• Task instructions
Take the data below and extract the lines from the one with "125,278 | 22,849 |" to the one with "9,940 | 260,931 |", inclusive, exactly as written.

Provided information Block Start

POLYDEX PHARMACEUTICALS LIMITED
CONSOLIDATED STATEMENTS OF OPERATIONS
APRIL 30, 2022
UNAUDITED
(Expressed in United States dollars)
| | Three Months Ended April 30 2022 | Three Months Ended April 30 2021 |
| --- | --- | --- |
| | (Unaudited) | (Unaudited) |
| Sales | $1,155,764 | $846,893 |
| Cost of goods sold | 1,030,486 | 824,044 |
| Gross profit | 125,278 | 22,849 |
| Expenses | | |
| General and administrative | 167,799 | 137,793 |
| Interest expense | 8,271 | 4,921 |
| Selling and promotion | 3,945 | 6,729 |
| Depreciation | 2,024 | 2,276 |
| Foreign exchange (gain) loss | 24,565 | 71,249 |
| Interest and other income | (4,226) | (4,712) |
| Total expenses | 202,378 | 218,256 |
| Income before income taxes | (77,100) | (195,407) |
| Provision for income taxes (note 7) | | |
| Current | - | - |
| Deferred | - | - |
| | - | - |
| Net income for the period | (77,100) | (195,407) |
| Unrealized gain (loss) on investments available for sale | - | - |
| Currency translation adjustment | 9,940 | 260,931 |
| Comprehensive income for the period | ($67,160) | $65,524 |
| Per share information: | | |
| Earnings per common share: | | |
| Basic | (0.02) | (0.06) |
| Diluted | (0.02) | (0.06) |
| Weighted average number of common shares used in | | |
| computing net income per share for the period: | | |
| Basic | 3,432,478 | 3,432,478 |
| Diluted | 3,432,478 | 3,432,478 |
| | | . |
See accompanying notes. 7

Provided information Block End

• Exercise response
| Gross profit | 125,278 | 22,849 |
| Expenses | | |
| General and administrative | 167,799 | 137,793 |
| Interest expense | 8,271 | 4,921 |
| Selling and promotion | 3,945 | 6,729 |
| Depreciation | 2,024 | 2,276 |
| Foreign exchange (gain) loss | 24,565 | 71,249 |
| Interest and other income | (4,226) | (4,712) |
| Total expenses | 202,378 | 218,256 |
| Income before income taxes | (77,100) | (195,407) |
| Provision for income taxes (note 7) | | |
| Current | - | - |
| Deferred | - | - |
| | - | - |
| Net income for the period | (77,100) | (195,407) |
| Unrealized gain (loss) on investments available for sale | - | - |
| Currency translation adjustment | 9,940 | 260,931 |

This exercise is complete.